Overall, the National Confectioners Association's position on cannabis continues to rapidly evolve — just as the cannabis marketplace continues to do the same thing.

“One of the things I'm proud of is that this organization [the NCA] is now nimble and we're agile, so we can respond to accelerated changes in the environment and the landscape,” Downs said. “And this is one of those issues that we've been nimble, we've been proactive in trying to look at all this since everything happened in December with the Farm Bill.”

He’s referring to the 2018 Farm Bill, which opened the door to legal hemp. A lot of food manufactures have taken that as a greenlight to create CBD-infused products, including CBD confections such as gummies. Regulations around those CBD products still remain extremely unclear, though, and technically they are still illegal at the federal level. 

“We know that chocolate, and candy are popular vehicles for delivering CBD products. And we also know... that this is going to be one of the largest disruptions to the food and beverage industry, and our industry, that we've seen in our modern day,” Downs said. “So we have got to get prepared for that. And we're doing that.”

CBD also is different from THC. Specifically, CBD doesn’t give users a high feeling that THC is known for. And while many states have legalized cannabis for both medical and recreational use, most strains of cannabis are still illegal at a federal level. That can cause major issues with interstate commerce and banking. In fact, Downs said it’s the main reason why more mainstream confectionery companies haven’t entered the cannabis marketplace yet. 

“Our companies are being fairly prudent in terms of taking a wait-and-see approach because of the complexity and murkiness as it relates to the federal regulatory framework,” he explained. 

For its part, the NCA provided an educational session about cannabis at the Sweets and Snacks Expo in May 2019. Downs said they also spent hours discussing cannabis at the NCA’s most recent Leadership Summit in California, as well as at the NCA’s board meeting during the Washington Forum. 

The NCA also has put together a working group to study the issue. 

“I've asked a diverse collection of industry thought leaders to serve on that and everybody that I've asked, they've agreed to do it,” Downs said. “And so, we'll be digging in to all this in terms of trying to figure out our way, our path forward from a strategic standpoint on all this. And that will include implications for Sweets and Snacks as it relates to this.”

However, the NCA continues to put cannabis confections in a separate category from traditional confections. And the organization’s official stance is that it views CBD edibles as a completely separate occasion wholly separate from the treating occasion and traditional chocolate and candy.

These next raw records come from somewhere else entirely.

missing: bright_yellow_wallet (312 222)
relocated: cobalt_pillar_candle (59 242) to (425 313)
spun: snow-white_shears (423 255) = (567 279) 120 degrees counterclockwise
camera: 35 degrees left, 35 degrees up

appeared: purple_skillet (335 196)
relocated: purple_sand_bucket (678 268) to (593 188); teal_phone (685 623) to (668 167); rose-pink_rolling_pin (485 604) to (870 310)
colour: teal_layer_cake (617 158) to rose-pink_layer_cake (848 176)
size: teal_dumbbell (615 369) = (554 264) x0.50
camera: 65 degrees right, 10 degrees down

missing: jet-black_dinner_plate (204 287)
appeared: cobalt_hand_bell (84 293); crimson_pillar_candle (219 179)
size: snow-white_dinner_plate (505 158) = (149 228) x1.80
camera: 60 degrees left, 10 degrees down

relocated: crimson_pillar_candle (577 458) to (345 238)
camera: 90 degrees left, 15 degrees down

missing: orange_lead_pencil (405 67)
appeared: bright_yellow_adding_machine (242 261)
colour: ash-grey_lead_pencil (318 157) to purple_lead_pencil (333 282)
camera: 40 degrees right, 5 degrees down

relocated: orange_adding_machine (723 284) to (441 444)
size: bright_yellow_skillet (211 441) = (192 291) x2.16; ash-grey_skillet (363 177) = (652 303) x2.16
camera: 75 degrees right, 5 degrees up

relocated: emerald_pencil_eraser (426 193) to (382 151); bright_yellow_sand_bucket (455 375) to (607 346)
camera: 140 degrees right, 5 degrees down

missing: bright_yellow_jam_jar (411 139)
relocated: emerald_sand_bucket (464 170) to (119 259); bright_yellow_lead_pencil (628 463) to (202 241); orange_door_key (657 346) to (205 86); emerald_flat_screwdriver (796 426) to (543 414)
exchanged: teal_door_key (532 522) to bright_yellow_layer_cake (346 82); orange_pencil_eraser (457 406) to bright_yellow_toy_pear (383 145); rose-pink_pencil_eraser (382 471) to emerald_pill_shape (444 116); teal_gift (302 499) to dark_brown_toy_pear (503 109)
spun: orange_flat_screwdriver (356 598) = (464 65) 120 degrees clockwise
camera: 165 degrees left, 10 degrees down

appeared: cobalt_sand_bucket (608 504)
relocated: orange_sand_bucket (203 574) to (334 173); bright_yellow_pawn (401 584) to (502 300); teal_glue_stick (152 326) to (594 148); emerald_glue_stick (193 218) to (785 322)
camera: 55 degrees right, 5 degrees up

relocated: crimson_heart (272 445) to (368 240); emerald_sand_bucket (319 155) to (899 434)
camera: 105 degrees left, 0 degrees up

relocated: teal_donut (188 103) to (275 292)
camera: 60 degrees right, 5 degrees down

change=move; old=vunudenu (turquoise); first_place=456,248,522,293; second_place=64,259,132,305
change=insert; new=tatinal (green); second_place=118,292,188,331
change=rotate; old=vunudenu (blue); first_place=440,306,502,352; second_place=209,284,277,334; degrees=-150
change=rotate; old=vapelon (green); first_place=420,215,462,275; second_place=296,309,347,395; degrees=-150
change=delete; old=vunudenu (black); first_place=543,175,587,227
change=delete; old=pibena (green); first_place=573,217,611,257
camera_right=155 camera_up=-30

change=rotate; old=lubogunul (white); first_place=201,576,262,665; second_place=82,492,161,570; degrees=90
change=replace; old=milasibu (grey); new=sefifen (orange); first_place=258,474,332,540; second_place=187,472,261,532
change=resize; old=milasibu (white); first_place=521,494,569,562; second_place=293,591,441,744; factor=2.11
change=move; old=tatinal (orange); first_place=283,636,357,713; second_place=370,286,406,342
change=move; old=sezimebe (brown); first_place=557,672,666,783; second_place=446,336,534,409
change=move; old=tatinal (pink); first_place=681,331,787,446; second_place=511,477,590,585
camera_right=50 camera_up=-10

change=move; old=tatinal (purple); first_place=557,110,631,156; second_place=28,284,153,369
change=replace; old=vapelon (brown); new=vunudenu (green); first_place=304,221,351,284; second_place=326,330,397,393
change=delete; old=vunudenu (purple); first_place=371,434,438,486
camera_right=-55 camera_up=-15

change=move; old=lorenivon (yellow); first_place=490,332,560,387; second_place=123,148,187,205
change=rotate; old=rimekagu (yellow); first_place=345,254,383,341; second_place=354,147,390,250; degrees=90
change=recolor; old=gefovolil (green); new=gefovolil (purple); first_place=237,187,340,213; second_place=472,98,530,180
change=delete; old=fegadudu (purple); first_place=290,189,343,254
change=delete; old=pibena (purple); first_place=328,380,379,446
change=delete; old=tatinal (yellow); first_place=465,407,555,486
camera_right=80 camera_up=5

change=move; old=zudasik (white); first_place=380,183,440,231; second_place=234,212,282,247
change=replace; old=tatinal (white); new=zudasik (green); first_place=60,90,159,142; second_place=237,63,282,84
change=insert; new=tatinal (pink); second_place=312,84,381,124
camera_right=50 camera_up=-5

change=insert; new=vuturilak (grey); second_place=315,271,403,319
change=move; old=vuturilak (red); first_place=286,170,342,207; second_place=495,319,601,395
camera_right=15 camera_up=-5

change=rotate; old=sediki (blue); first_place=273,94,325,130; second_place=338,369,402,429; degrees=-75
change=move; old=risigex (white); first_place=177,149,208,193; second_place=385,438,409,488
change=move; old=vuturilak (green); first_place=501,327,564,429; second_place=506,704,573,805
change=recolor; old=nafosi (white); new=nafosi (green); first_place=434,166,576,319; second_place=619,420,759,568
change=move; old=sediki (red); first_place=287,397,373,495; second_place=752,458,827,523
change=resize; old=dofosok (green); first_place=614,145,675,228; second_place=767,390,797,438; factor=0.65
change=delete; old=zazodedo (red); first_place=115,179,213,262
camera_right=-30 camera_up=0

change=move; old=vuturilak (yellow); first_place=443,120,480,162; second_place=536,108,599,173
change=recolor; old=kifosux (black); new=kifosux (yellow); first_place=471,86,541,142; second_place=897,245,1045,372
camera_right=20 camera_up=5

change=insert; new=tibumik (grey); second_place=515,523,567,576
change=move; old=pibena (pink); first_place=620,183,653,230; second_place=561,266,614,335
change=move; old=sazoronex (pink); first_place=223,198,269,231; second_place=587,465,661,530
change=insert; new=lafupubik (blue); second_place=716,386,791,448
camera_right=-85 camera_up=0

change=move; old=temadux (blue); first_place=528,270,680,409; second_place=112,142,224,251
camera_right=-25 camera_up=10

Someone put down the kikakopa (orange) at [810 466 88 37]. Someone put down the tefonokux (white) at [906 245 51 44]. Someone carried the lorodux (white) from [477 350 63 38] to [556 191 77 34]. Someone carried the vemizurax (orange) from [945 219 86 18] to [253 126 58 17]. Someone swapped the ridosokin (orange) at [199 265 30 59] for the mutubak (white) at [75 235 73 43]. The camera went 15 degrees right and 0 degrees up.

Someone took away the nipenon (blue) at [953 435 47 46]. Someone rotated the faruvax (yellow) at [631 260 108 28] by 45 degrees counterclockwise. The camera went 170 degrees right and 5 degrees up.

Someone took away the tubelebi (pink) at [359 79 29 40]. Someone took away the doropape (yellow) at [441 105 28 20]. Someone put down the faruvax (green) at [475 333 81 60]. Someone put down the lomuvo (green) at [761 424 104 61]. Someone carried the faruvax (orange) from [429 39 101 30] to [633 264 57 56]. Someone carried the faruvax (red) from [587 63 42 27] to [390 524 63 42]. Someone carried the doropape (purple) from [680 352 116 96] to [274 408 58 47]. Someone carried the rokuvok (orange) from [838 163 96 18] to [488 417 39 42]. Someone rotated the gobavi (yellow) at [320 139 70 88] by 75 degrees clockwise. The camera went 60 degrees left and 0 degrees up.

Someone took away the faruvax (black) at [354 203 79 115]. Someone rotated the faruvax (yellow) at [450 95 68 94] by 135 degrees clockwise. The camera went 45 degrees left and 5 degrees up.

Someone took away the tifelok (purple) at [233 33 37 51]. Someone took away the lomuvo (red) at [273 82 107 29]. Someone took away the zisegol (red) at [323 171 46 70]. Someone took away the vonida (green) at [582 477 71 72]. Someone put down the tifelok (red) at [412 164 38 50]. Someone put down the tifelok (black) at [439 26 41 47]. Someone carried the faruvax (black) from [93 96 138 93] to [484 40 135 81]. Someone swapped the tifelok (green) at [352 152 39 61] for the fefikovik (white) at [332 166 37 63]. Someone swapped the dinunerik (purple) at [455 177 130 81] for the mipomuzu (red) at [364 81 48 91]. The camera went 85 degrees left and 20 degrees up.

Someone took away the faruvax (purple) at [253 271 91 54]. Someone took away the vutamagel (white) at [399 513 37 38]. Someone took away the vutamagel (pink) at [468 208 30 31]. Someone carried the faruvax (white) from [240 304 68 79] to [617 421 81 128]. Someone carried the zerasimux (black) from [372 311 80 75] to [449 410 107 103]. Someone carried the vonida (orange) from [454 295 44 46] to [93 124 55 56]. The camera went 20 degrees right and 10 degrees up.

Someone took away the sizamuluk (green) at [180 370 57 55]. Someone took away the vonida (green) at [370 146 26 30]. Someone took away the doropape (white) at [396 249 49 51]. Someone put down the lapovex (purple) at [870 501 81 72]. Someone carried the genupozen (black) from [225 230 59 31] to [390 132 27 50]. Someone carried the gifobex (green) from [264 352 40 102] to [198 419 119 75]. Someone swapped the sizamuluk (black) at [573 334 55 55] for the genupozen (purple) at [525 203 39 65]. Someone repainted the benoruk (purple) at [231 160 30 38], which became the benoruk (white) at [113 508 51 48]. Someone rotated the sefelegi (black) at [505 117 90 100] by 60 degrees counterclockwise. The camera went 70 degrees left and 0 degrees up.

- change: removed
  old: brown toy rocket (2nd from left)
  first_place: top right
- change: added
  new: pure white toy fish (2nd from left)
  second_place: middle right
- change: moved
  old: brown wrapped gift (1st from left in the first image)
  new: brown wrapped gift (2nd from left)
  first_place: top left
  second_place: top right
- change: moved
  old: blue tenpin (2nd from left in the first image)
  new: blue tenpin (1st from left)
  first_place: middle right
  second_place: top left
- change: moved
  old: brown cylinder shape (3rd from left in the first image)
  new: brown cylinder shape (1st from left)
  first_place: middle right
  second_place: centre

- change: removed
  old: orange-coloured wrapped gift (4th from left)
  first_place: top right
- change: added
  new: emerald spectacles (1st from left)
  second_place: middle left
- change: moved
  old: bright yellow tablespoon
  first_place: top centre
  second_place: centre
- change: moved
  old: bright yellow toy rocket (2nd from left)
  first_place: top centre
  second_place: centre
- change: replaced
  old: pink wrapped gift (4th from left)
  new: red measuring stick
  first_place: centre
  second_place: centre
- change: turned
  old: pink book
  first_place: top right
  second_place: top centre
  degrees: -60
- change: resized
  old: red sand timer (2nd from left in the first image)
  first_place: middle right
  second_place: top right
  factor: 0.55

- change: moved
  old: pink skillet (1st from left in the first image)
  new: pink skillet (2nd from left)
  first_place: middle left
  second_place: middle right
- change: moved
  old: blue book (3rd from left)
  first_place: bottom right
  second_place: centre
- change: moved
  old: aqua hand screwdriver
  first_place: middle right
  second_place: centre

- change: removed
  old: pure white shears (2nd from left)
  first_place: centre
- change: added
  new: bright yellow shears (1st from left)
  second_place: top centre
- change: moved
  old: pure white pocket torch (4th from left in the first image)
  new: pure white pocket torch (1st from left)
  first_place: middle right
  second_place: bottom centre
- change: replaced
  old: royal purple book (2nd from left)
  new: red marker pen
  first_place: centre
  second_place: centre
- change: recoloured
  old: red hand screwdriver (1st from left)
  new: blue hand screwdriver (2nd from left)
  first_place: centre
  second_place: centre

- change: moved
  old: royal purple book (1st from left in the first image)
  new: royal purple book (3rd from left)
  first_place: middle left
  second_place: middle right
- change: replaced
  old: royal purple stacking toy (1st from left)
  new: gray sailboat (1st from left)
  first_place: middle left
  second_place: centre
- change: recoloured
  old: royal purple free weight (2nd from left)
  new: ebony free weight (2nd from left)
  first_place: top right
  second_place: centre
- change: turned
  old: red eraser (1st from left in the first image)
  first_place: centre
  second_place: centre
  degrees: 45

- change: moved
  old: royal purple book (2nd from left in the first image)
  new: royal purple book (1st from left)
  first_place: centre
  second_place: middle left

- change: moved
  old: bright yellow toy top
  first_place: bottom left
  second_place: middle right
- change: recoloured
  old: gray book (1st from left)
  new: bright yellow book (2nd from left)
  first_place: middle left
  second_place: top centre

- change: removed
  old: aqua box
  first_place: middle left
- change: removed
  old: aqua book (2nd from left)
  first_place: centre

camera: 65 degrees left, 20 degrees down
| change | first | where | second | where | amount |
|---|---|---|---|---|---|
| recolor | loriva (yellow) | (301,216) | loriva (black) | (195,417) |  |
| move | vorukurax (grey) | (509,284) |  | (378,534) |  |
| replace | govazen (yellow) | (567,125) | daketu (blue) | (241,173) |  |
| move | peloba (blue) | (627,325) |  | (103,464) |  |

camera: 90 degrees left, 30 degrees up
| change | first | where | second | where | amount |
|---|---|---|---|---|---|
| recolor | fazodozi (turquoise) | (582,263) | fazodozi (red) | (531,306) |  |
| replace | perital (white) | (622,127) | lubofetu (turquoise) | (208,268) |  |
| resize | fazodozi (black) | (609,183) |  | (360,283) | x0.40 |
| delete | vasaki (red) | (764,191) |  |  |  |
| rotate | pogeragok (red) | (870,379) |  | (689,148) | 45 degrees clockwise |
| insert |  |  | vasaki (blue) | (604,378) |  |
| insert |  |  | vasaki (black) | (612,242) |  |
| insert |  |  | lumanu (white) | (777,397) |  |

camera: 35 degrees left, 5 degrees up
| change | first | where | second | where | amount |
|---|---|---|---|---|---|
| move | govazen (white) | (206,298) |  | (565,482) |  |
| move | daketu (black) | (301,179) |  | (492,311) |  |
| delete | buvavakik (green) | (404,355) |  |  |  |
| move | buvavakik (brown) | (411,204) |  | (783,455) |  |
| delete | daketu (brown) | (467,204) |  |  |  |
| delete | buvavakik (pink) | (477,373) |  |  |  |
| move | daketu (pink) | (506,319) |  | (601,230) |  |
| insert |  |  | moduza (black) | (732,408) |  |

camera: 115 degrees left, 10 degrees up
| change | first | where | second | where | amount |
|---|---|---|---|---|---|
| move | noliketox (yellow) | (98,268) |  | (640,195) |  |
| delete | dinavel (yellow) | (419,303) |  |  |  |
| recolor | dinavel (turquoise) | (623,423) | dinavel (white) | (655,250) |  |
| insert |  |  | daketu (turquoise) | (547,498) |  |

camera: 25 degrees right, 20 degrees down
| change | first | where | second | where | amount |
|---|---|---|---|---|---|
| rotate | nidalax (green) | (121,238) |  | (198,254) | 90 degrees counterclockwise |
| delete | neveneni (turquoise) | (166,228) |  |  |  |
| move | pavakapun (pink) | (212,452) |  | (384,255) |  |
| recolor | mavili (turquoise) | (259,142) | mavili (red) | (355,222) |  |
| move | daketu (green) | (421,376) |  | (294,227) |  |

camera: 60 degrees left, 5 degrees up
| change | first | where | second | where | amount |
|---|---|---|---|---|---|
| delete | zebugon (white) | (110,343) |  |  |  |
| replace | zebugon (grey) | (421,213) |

“I see this as a separate-use occasion. I see it as a separate category. A completely different sector and category and I'm not sure how it's all going to play out. I don't know yet, it's still so early,” Downs explained. “Because if you look at the supply chain around all these, there's lots of things that have to happen around that as well.”

Right now, Downs is hard at work to give the NCA’s members, and the confectionery industry as a whole, some clarity on how to proceed into the sector. 

“There's just a lot of pieces to it,” Downs said. “I don't think anybody knows right now how it's all going to end up, how it's all going to work out.”